A wave of xenophobia is sweeping Denmark, but its nice Nordic people reject any charges of racism - arguing, without any trace of irony, that as 'nationalists and Christians' they merely object to having 'Muslims and Arabs' in their midst. And since the country has a tiny immigrant population and, unlike States in southern Europe, does not fear an influx of Muslim job- or asylum-seekers, especially given its high rates of employment, the Islamophobia gripping the land must have been long-standing as well as deep-seated.
Most Danes will resent a charge of racism, arguing that the current xenophobia is temporary and stems from the perception of many Danish people that refugees and immigrants - mostly from the Middle East and Africa - are doing better under the country's generous welfare system than they are.
Even those who admit that there is a growing tide of racism tend to draw a distinction between racism and antipathy to a religion, which is alien to the country's western and Christian civilisation. Hans Jorgen Nielsen, professor of political science at Copenhagen University, said in a recent newspaper interview that while that perception is responsible for the rising xenophobia, the brunt of the resentment is directed against Muslims and Arabs - adding that the Vietnamese are popular.
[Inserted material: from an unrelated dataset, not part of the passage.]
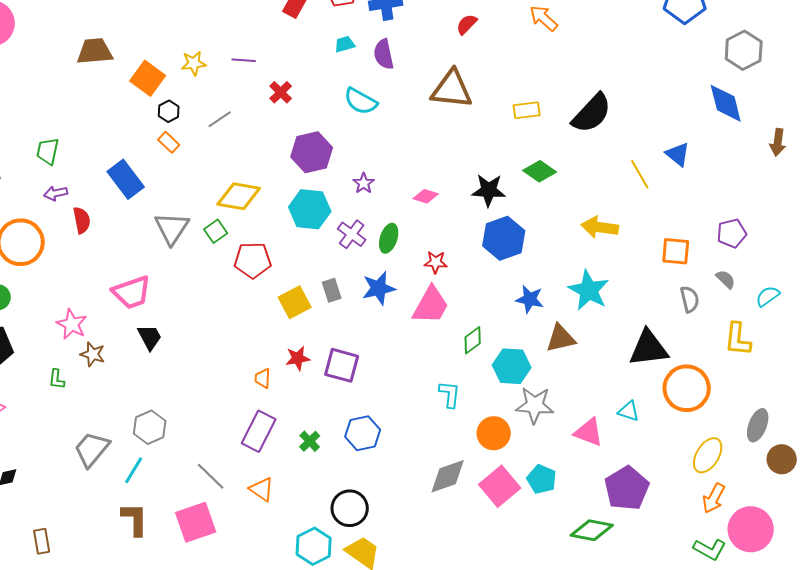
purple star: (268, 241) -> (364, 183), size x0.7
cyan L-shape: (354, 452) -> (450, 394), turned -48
'What seems to be out there is the feeling about immigrants that we get too little, and they get too much,' he told the International Herald Tribune. 'There are real racists out there, but they are a few. It is not a cosmopolitan society here. Some surveys show that the first and foremost opposition is the Muslim groups and the Arabs. The Vietnamese are absolutely popular.'
Nielsen implied that the real reason why Muslims were detested and the Vietnamese refugees lionised was the formers' greater resistance to assimilation. 'The negative feelings relate to how difficult it is to integrate people,' he said.
The anti-Islamic feeling is being whipped up by the rhetoric of a new and tiny political party that wants all immigrants to be deported and immigration laws to be tightened. Founded in 1995, the Danish Peoples Party (DPP) is led by Mrs Pia Kjaersgaard, a '50-year-old middle-class housewife and mother of two grown children,' as she describes herself.
Kjaersgaard, whose party is Denmark's answer to France's National Front, does not like Jean-Marie Le Pen, who leads the Front - dismissing him as a racist, and racism as a crime. But while calling racism a crime, this mother of two describes her own brand of xenophobia as 'nationalism', complaining that the word 'racism' is too readily applied to mere 'nationalists' like her. And she feels no qualms about calling for the expulsion of Muslims, calling them a problem, but Jews who are doing a 'good job.'
'It is a crime to be a racist, awful, and I don't like what I read about Le Pen of France,' Kjaersgaard said in a recent newspaper interview. 'I think the Muslims are a problem,' she added without any hint of irony. 'They are quite as good people as you or me. But it is a problem in a Christian country to have too many Muslims. We have had Jews for many years and they do a very good job.'
Her problem with Muslims, as distinct from Jews, is that they are not prepared to be assimilated, and that they simply do not like her - a rare frankness in a litany of fudge designed to camouflage her fierce racism.
'You must not show a negative attitude toward our traditions and that is the case, I think, for the Muslims,' she explained. 'They don't like me.'
Racists like this 'Christian' and 'Liberal Nordic' Lady do not care whether Muslims like them or not. Kjaersgaard's aim is to put her fledgling party on the map on the strength of her anti-Muslim rhetoric.
The first electoral test for the success of her rhetoric came on November 19, when the results of the first local elections (or national for that matter) held since the establishment of her party in 1995 were published. As her tiny and unknown party captured 7 per cent of the votes, she clearly had no complaint about the effectiveness of her anti-Muslim campaign. The DPP fielded candidates in 142 of Denmark's 275 districts, according to figures from the interior ministry.
Kjaersgaard saw the results as 'this fantastic breakthrough', describing them only as 'a beginning', and predicting that the party would 'go far' in the parliamentary elections that must be held by next September.
She had no doubt - and was frank enough to announce - that her party's electoral success was due to the voters' concern about immigration. 'These results showed that voters have had enough of the government's passive policy on immigration and said clearly that enough is enough,' she said during a television debate on November 19.
As foreign nationals account only for 4.5 percent of Denmark's population of 5.5 million, they are not that visible. Kjaersgaard's success in whipping up so much Islamophobia in such a short time in an environment lacking an immigration crisis must be due to the wider antipathy latent in the west's crusader psyche.